↓

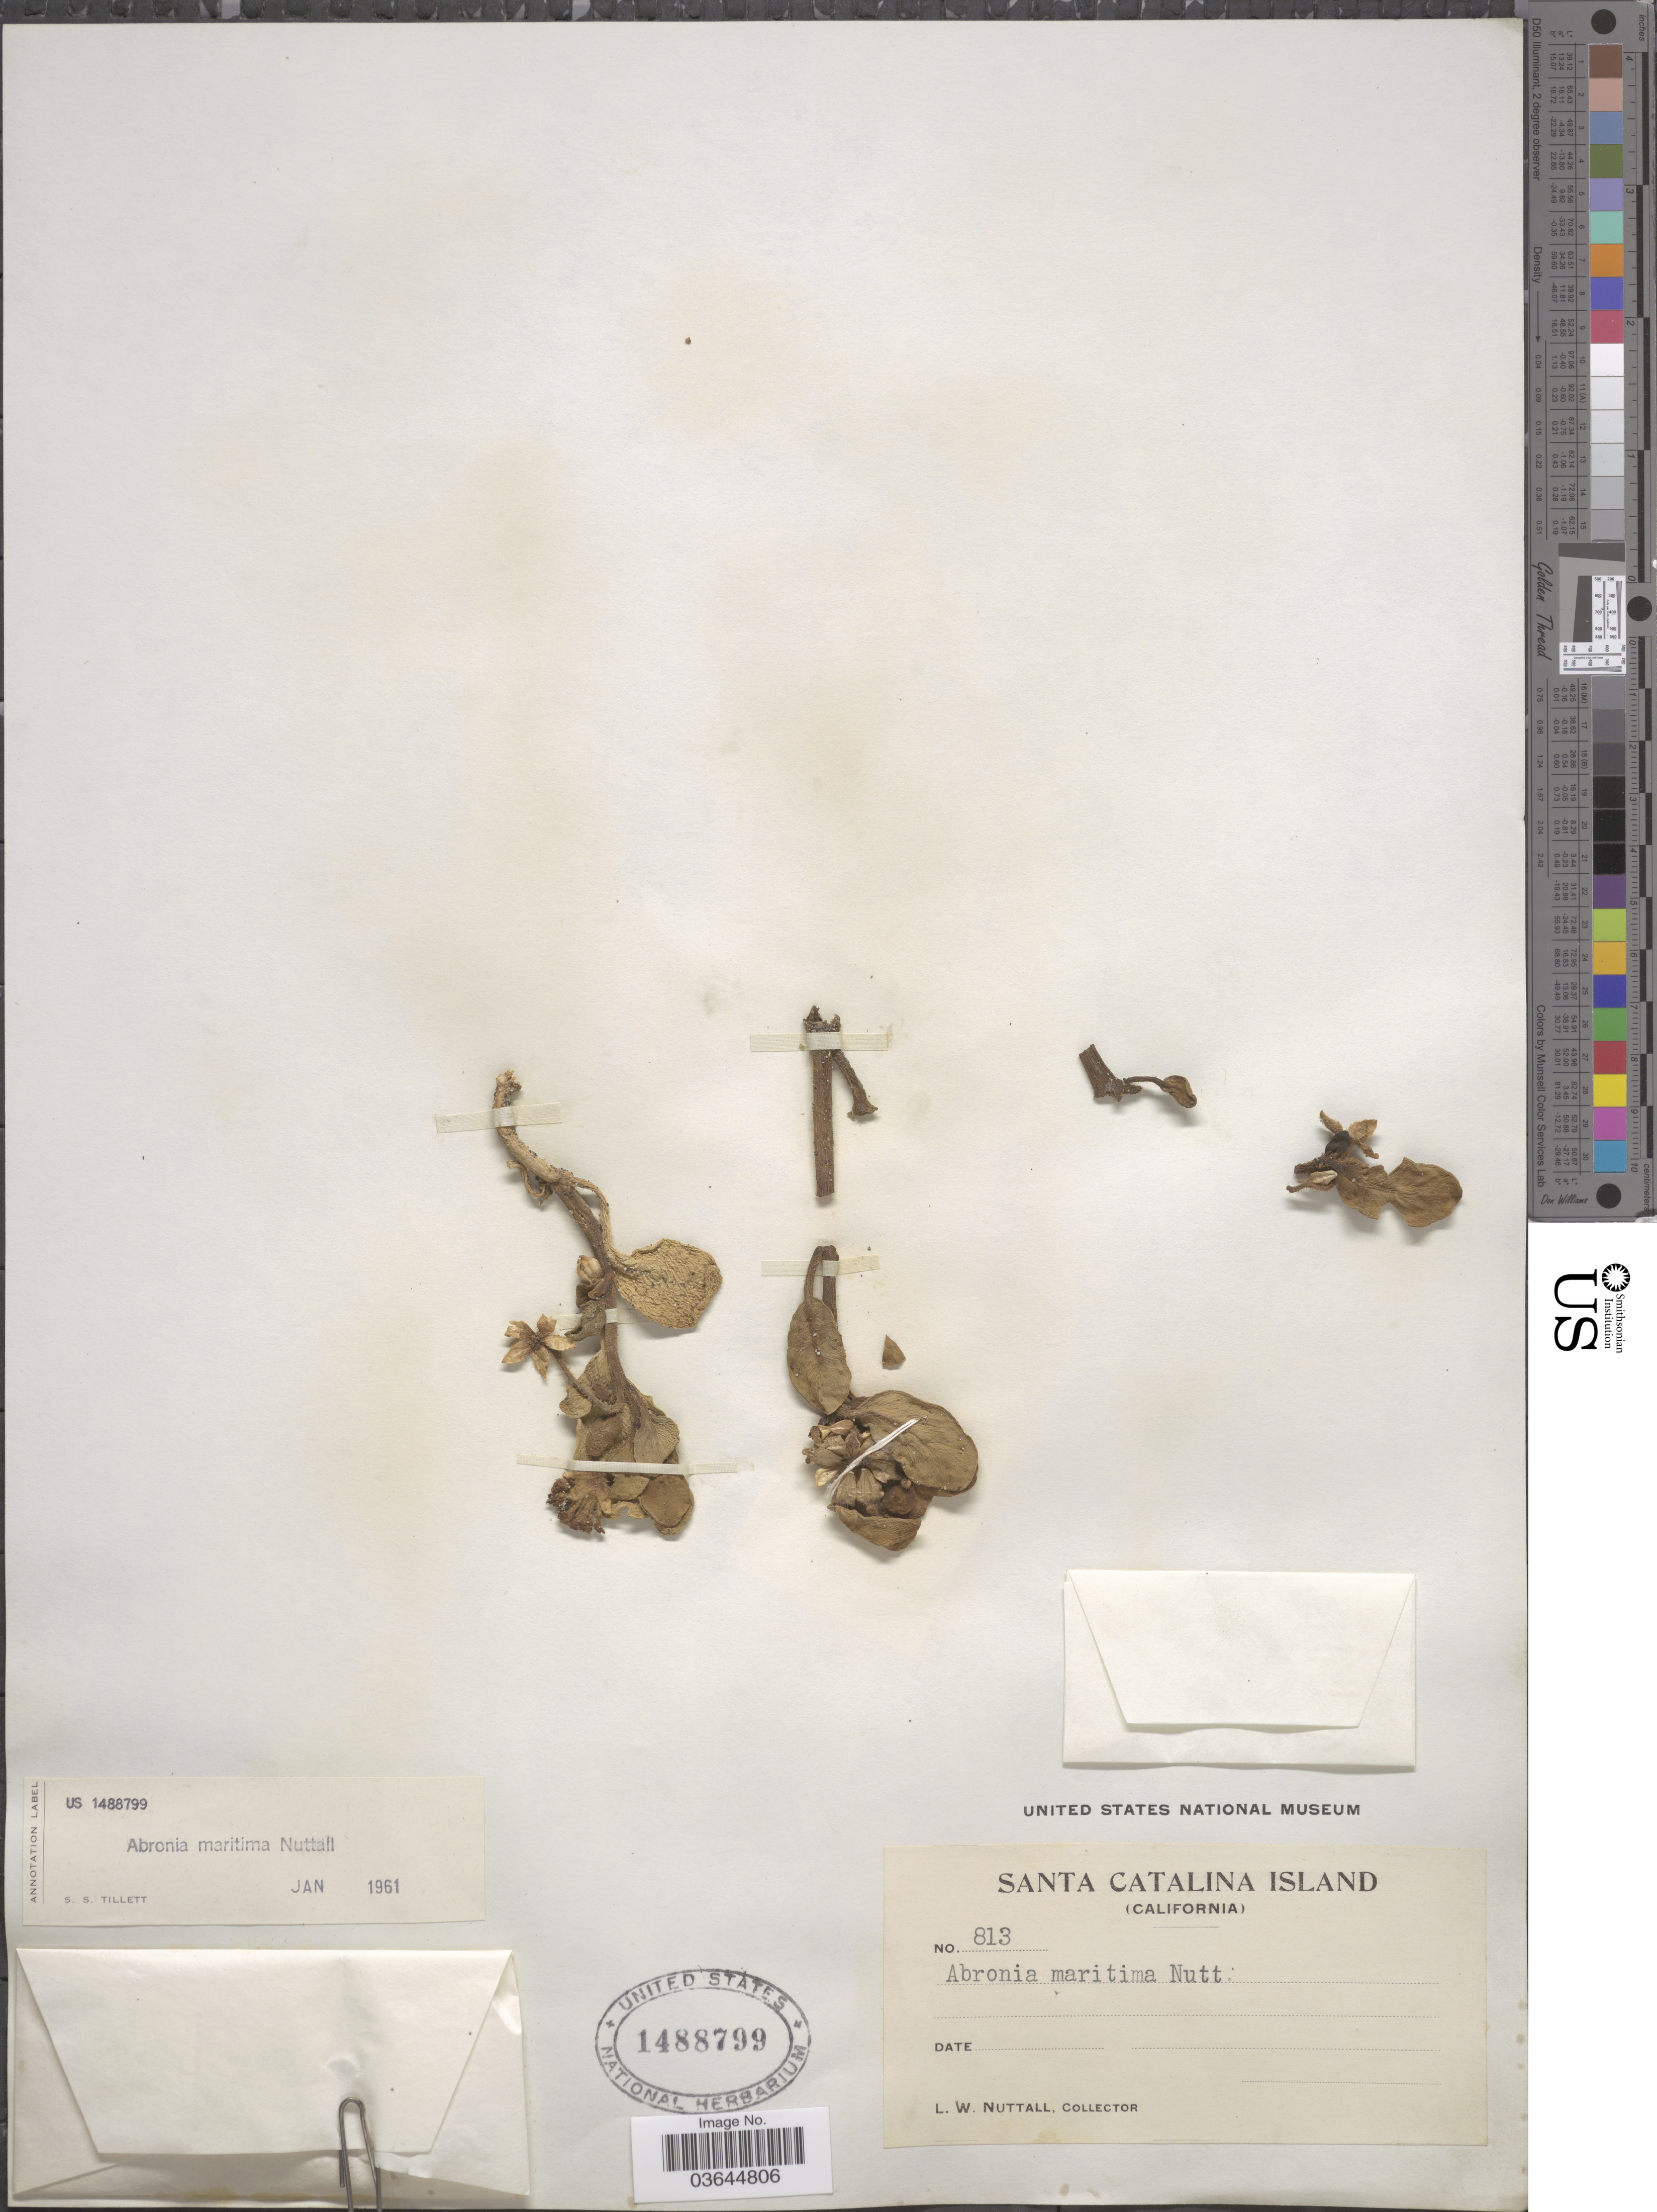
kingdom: Plantae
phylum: Tracheophyta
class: Magnoliopsida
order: Caryophyllales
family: Nyctaginaceae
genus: Abronia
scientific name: Abronia maritima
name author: Nutt. ex S. Watson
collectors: L. W. Nuttall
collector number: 813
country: United States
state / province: California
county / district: Los Angeles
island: Santa Catalina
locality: Santa Catalina Island.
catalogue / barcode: US 1488799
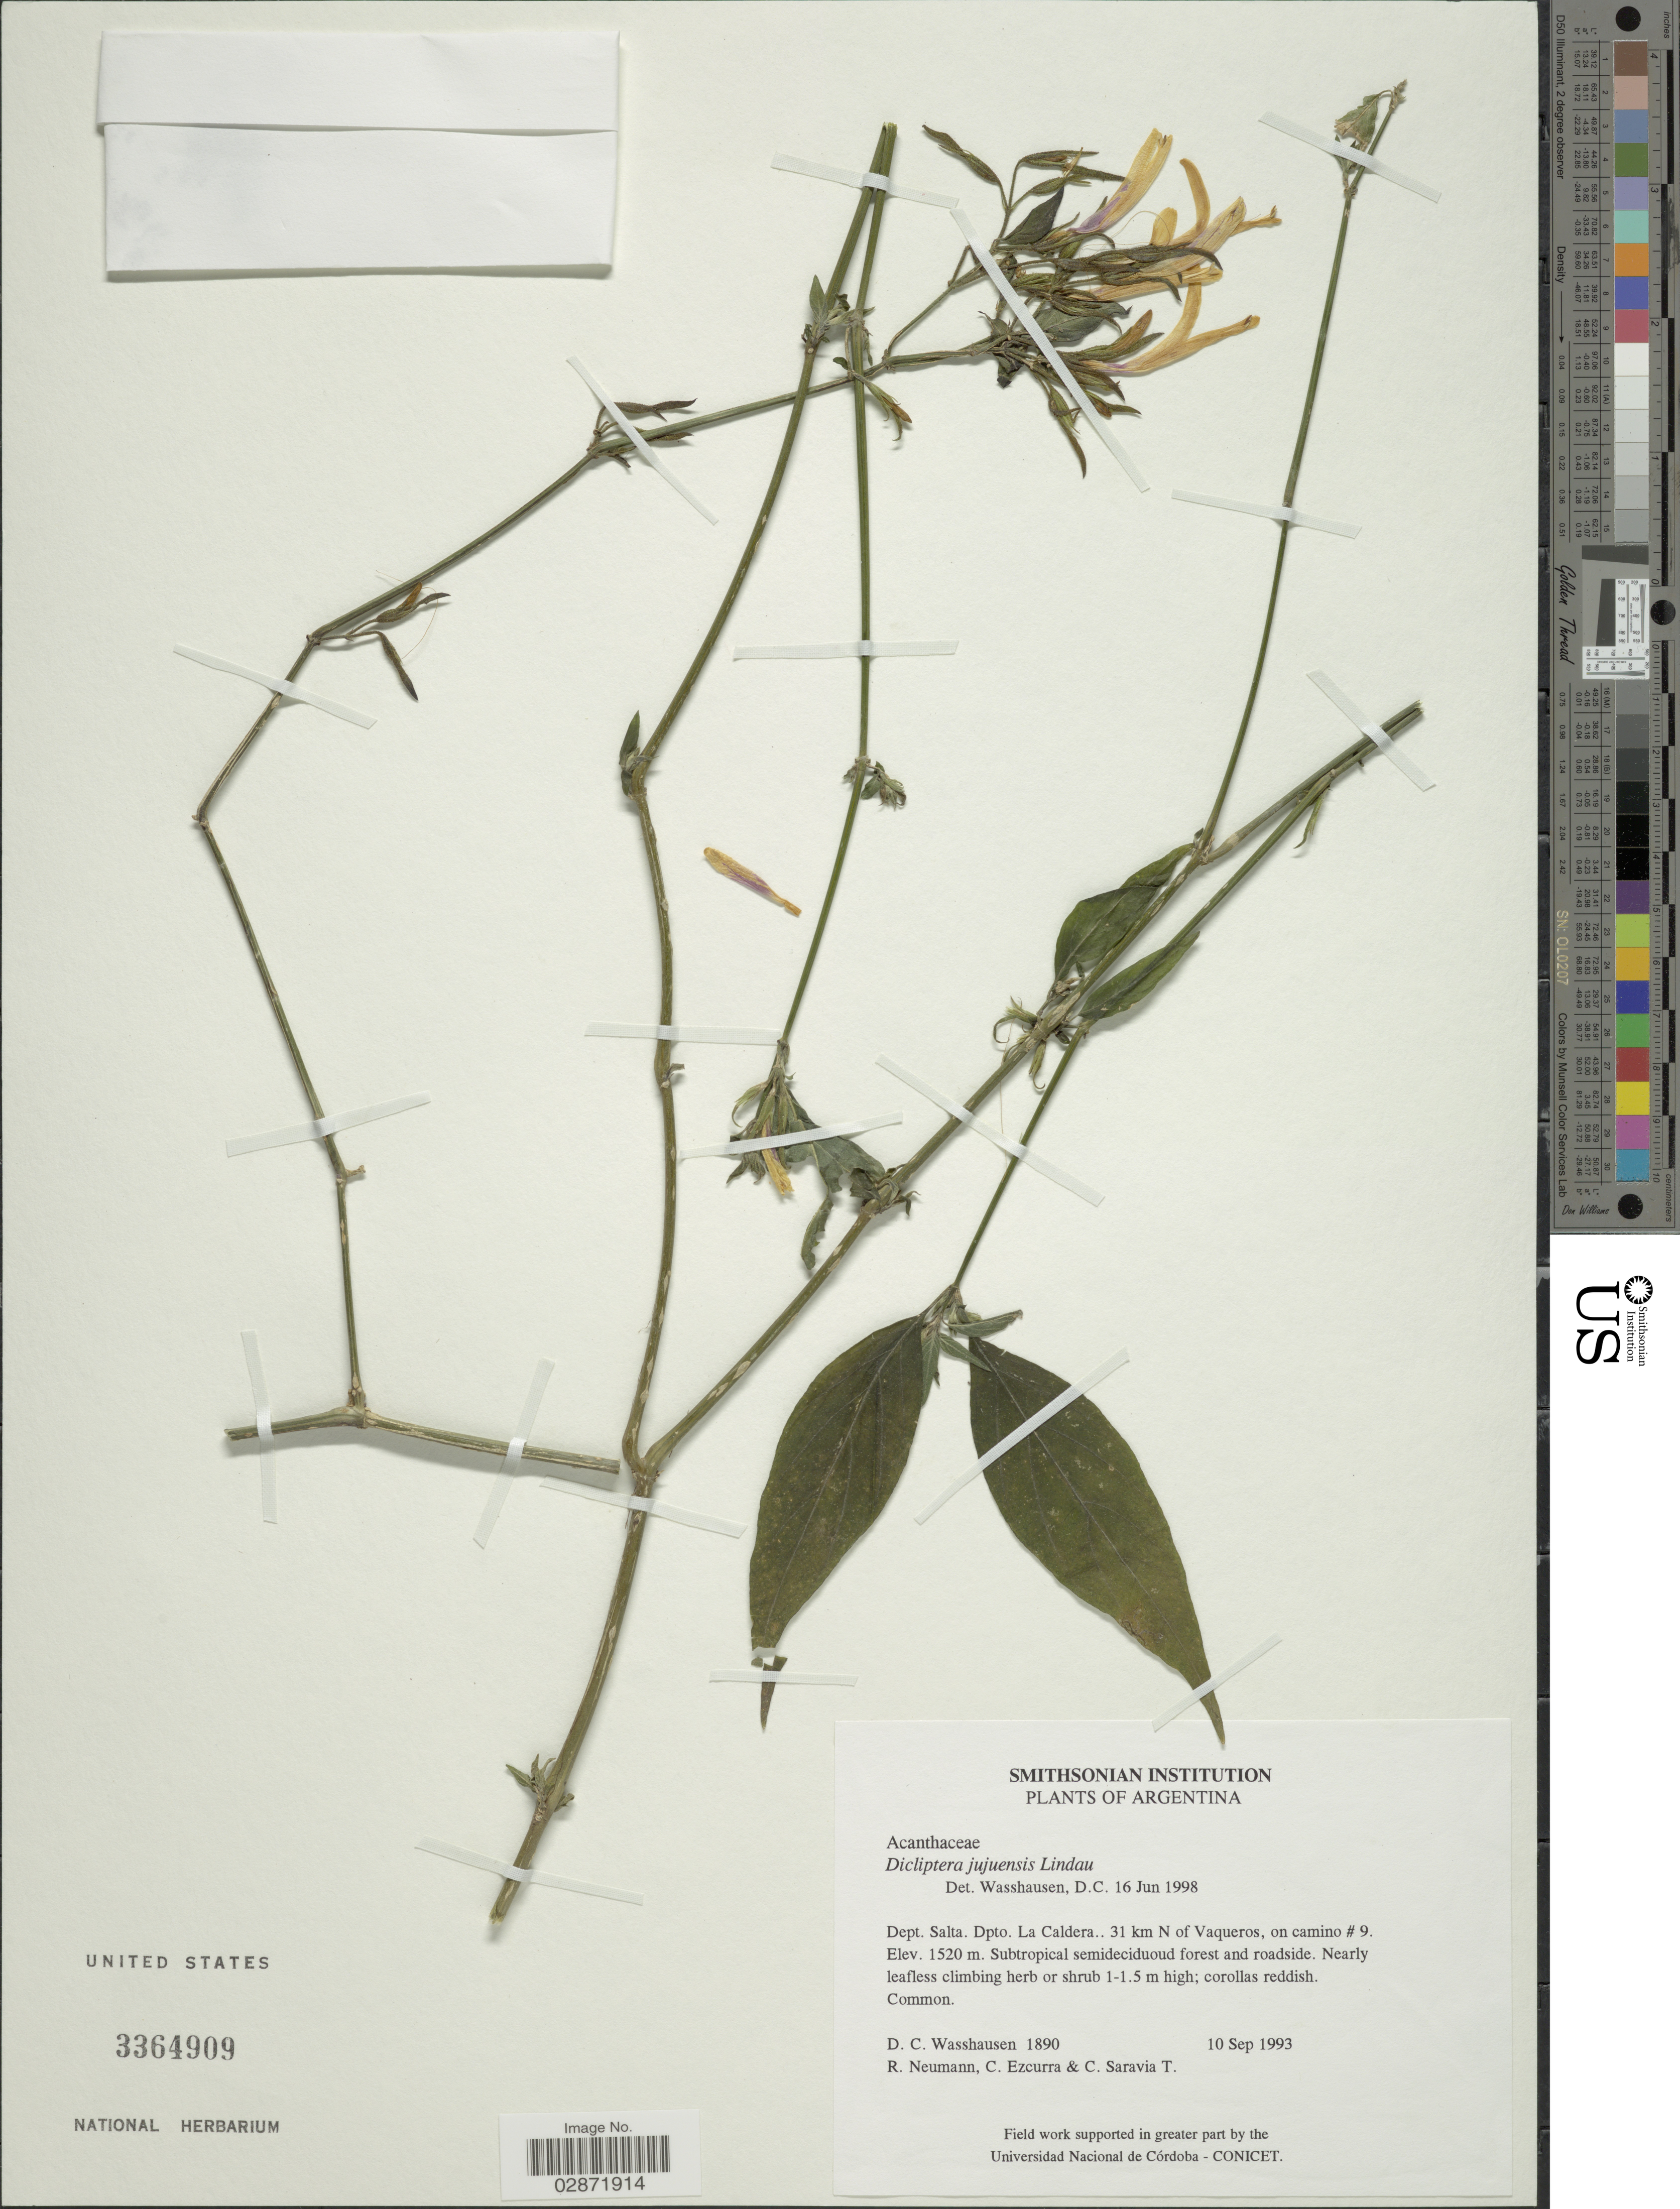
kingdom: Plantae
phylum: Tracheophyta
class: Magnoliopsida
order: Lamiales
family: Acanthaceae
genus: Dicliptera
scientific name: Dicliptera jujuyensis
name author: Lindau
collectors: D. C. Wasshausen, R. Neumann, C. Ezcurra & C. Saravia T.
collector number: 1890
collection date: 1993-09-10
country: Argentina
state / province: Salta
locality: Dept. Salta, Dpto. La Caldera, 31 km N of Vaqueros, on camino # 9.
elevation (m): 1520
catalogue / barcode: US 3364909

↑

◆ **WHAT THE TASK REQUIRES**
Identify every line in the entries above that contains the word "catalogue", and copy each such line in full.

◆ **CORRECT ANSWER**
catalogue / barcode: US 1488799
catalogue / barcode: US 3364909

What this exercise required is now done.